He said he was squeezed by Franklin against the door before
it stopped. Then the second Appellant got out of the front
and opened that door. He was pushed out and fell into a drain.
He tried to get up and run but was tripped and fell on his
stomach. Franklin grabbed his hand. He felt blows on his back.
The second Appellant was nearby at the time, grabbed his other
hand and started punching him in the face. Thereupon the first
Appellant joined in and hit P.C. Choc on the back twice while
the first Appellant held on to his hand. The second Appellant
grabbed Flowers' revolver. P.C. Choc ran towards the taxi,
got in, and lost consciousness.
Of course,
one of the main issues at the trial was whether the Appellants
were engaged in a joint enterprise, acting with a common purpose
jointly and this aspect was dealt with at great length and
in detail by the learned trial judge. If acting in concert
each would have been responsible for the wounds inflicted
on P.C. Choc by one more of them.
In an
unsworn statement from the dock the first Appellant's version
leading up to the time just before P.C. Choc received his
wounds had much in common with the prosecution evidence. He
admitted extinguishing the courtesy light but claimed that
he had first asked Flowers to turn it off. He did not explain
why he wanted it off. He spoke of a "hassle" with
Flowers after which he alleges both let each other go. On
leaving the car he saw P.C. Choc down on the ground. He claims
that he then panicked and ran into the bush. He said he did
not harm or threaten P.C. Choc in any way.
-*-*-
TASKS TO CARRY OUT:
[1] List every person the judgment extract refers to by name.
[2] Continue the judgment extract from its last sentence.

COLLECTED MATERIAL:
-*-*-
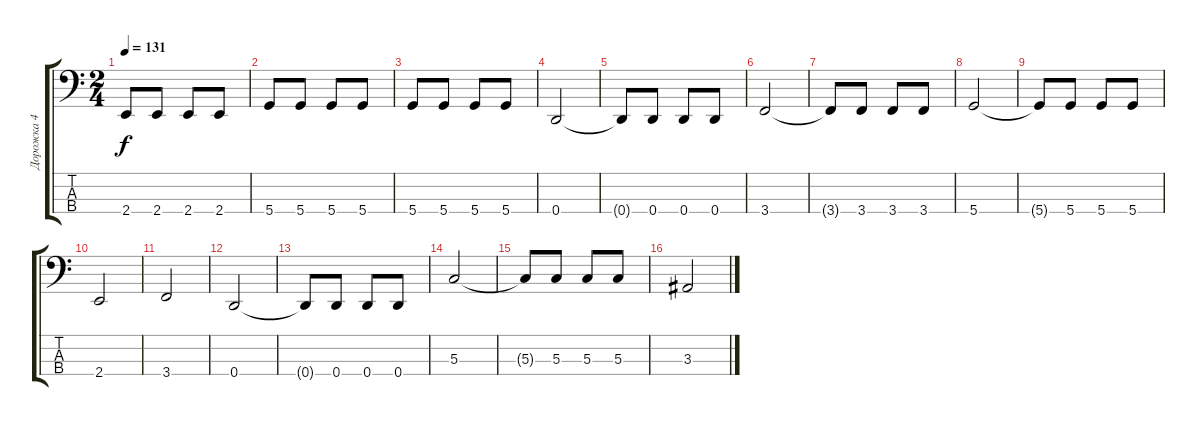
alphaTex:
-*-*-
FINAL RESULTS:
[1] Franklin, P.C. Choc, Flowers

[2]
The first
Appellant called Franklin as a witness. Franklin's evidence
also had something in common with the prosecution evidence
but with a gloss which exornerated the first Appellant from
any violent acts and implicated the second Appellant as the
culprit. He claimed that P.C. Choc had shoved the gun into
his side; that he got excited, grabbed it and that a struggle
ensued. Following the struggle the second Appellant ran away
and Franklin followed. He claims that while running the second
Appellant admitted to having "juked the policeman".
It does, however, appear from Franklin's evidence that the
first Appellant was actively engaged in the escape-no doubt
the central theme of the joint enterprise. Re said that the
first Appellant, whose witness he was, said: "Let's get
out of here because those policemen trying to kill us".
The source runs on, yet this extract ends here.